*Passage to read*.

------------------------

Simulating survival times from a mixture cure model

rstats
survival-analysis
simulation
cure
This blog post illustrates how we could simulate survival times from a given mixture cure survival model using R.
Published

January 17, 2021

Last Friday I was talking with a friend about simulating survival times from an experiment where most (if not all) events are happening within a short amount of time from inception. In other words, an experiment where the survival probability drops rapidly during the first days, staying then approximately flat until the end of the study.

------------------------

(Listing from a data collection)
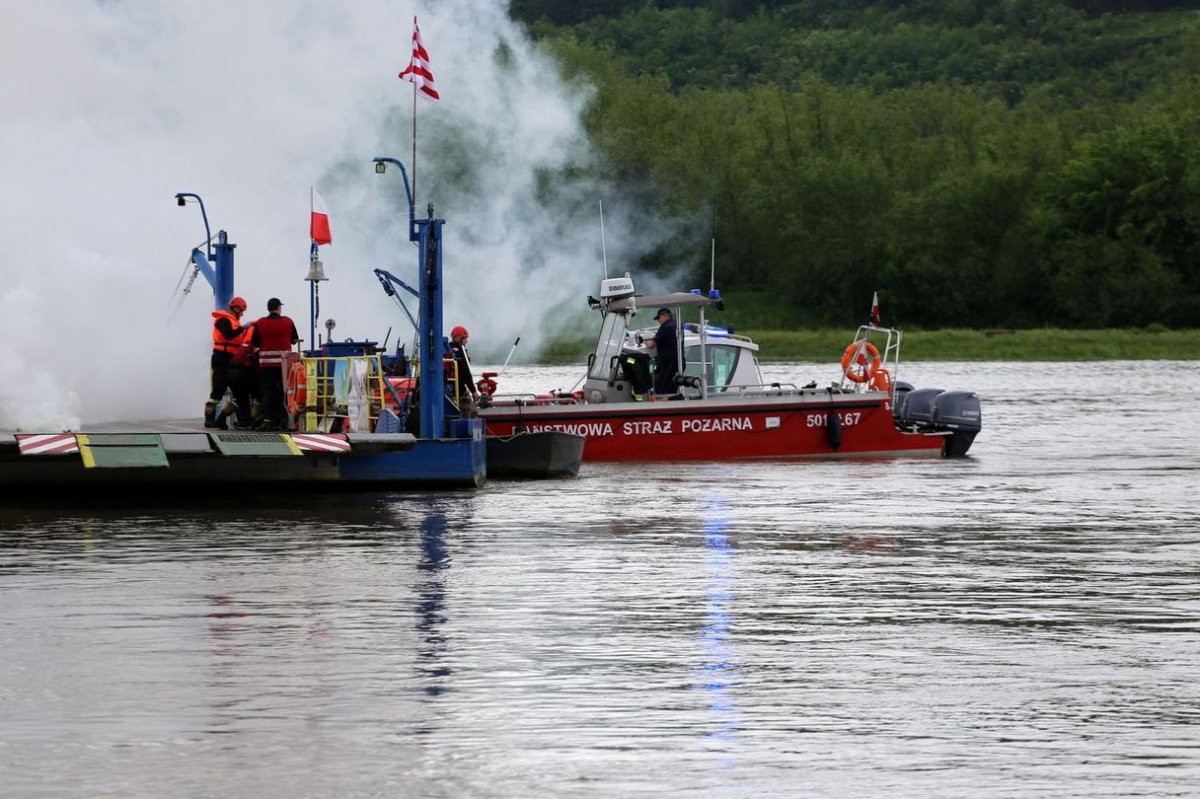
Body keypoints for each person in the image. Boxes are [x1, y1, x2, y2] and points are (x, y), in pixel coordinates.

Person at [250, 297, 299, 431]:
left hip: (266, 365)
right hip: (284, 366)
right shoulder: (288, 321)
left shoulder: (260, 323)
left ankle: (267, 421)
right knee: (284, 393)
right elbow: (294, 339)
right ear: (278, 308)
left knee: (267, 393)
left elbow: (255, 343)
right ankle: (282, 421)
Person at [205, 296, 249, 428]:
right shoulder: (222, 320)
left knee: (239, 390)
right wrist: (243, 329)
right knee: (218, 391)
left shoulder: (235, 322)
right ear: (235, 308)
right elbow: (228, 334)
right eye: (241, 310)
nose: (242, 313)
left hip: (232, 359)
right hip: (221, 358)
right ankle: (209, 419)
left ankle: (222, 418)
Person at [644, 307, 682, 396]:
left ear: (664, 315)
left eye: (658, 318)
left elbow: (651, 345)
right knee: (672, 388)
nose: (658, 321)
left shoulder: (665, 327)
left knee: (662, 390)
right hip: (678, 362)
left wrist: (645, 341)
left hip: (668, 364)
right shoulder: (678, 325)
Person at [449, 325, 479, 414]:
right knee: (472, 411)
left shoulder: (447, 349)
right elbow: (466, 373)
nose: (467, 341)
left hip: (448, 386)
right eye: (465, 338)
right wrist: (474, 391)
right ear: (459, 338)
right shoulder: (461, 353)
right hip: (459, 388)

------------------------

*Exercise 1*. Please list every tag shown under the title of the blog post on mixture cure models.
*Exercise 2*. On what date was the blog post on mixture cure models published?
None of the listing is needed here.

*Response box 1*. rstats, survival-analysis, simulation, cure

*Response box 2*. January 17, 2021